My husband, who had been to Army boot camp and served eight years in the Reserves, was all in from the start. He started researching running gear, jogging strollers and a 5K we could register for a few months later. Me? Even though it was technically my idea, I was hesitant. In high school, one of the physical-education requirements was to run a mile-and-a-half every year. I dreaded it and always came in near last. I remembered how slow I was. How I would sweat and feel like I was going to faint as my face turned deep shades of red. How I had to walk part of the way. I was literally in no shape to be running.

Sometimes, I joked that the only time I would ever run after high school was if I needed to save my life. In a sense, I did. Our marriage was only three years old at this point and had been dealt a serious blow. My husband had recently confessed to infidelity. While we were both committed to healing and keeping our marriage together, it was going to take work. We needed a lot of help to restore our relationship, and for some reason I thought running would be part of the solution.

I was desperate enough to think that training for a 5K would benefit our marriage. For one, we’d have to spend time together several days a week. We had registered for a 5K that was exactly nine weeks from when we started the training program, so we had to keep to a strict schedule. Quality time as a couple was something we lacked, what with two small kids and no family within 800 miles. During our training, we had a few offers from friends to watch the kids, but buying a jogging stroller was our guarantee that we wouldn’t miss a workout.

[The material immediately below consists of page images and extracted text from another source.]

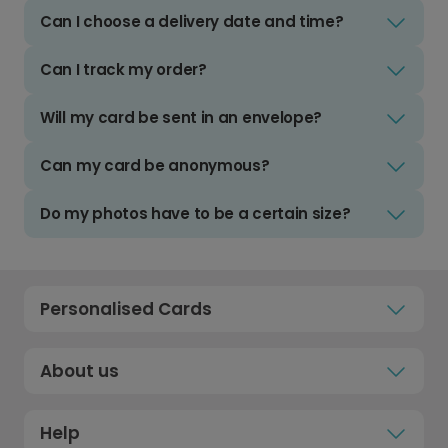
Can I choose a delivery date and time?
Can I track my order?
Will my card be sent in an envelope?
Can my card be anonymous?
Do my photos have to be a certain size?
Personalised Cards
About us
Help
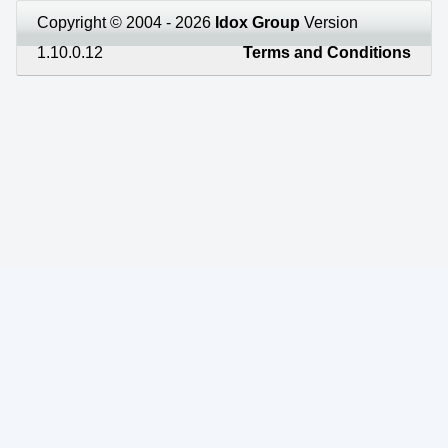
Copyright © 2004 - 2026
Idox Group
Version
1.10.0.12
Terms and Conditions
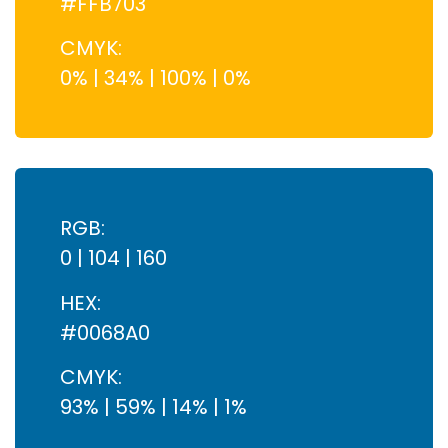
#FFB703
CMYK:
0% | 34% | 100% | 0%
RGB:
0 | 104 | 160
HEX:
#0068A0
CMYK:
93% | 59% | 14% | 1%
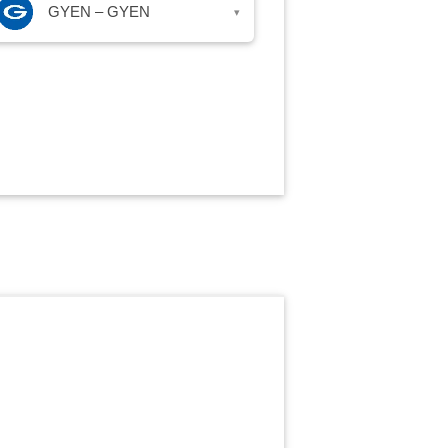
GYEN – GYEN
▾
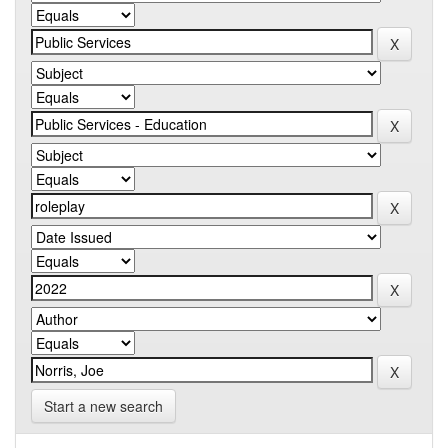
Start a new search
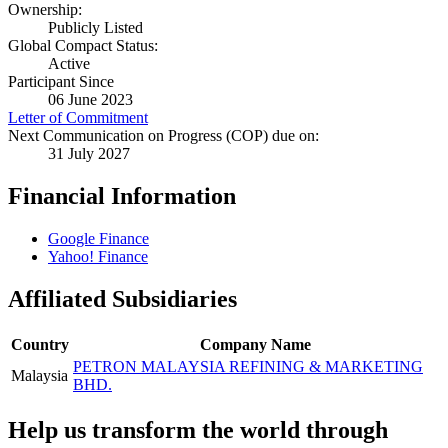
Ownership:
Publicly Listed
Global Compact Status:
Active
Participant Since
06 June 2023
Letter of Commitment
Next Communication on Progress (COP) due on:
31 July 2027
Financial Information
Google Finance
Yahoo! Finance
Affiliated Subsidiaries
Country
Company Name
PETRON MALAYSIA REFINING & MARKETING
Malaysia
BHD.
Help us transform the world through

Second, I needed to accomplish something difficult — to push myself beyond what was easy and comfortable. I wasn’t sure if I could run a 5K or save my marriage, but I knew I couldn’t do either if I didn’t try. I hoped that training for my first-ever 5K would help me develop the kind of discipline and perseverance I would need to face difficult circumstances of all kinds.

Third, I wanted the physical act of striving toward a common goal to inspire us to do the same for our relationship. I wasn’t sure which would be harder.

Nothing dramatic happened in those nine weeks. I didn’t lose a bunch of weight. Our marriage didn’t heal automatically. But, week by week, we stuck to the plan and gave it our best effort.

The morning of the race, I was up with the kids before dawn, as usual. Their grandparents came to town to watch them (and us) during the run. It was a cold November morning and I questioned our sanity. This idea had always been crazy to me, but now that the reality of it had arrived, I was even more sure that this unconventional plan was not something normal people did.

My body practically hummed with adrenaline and nervousness as we gathered with hundreds of runners at the start line. And then we were off — putting our training to the test on the actual race route. It was an emotional 36 minutes. The first mile passed quickly. The second mile dragged. We saw our kids a couple of times on the route, and I blinked back the tears. As we neared the end, people we’d never met — fellow runners — shouted encouragement.

When the finish line came into view, my husband, who was slightly ahead of me, reached back toward me to take my hand. I couldn’t hold back the tears any longer. That one gesture symbolized so much of what we had been through in the past months. After all that had happened, he was still reaching for me. We were still in it together.

We finished the race holding hands and sobbing. Running a 5K hadn’t made our marriage perfect, but it had changed something in us, something I hoped would last.

That was eight years ago. We’re still married. We’ve run a few 5Ks since then, and we’ve had more than a few challenges in that time. But the lessons from that 5K remain. We make time for each other. We push ourselves to do and say what is difficult because we know it will be good for us. And we keep our goals in front of us, working together as a team.

I can’t say I love running yet, but I love how running makes me feel. Strong. Confident. Accomplished. All because I took a chance on a crazy-for-me idea.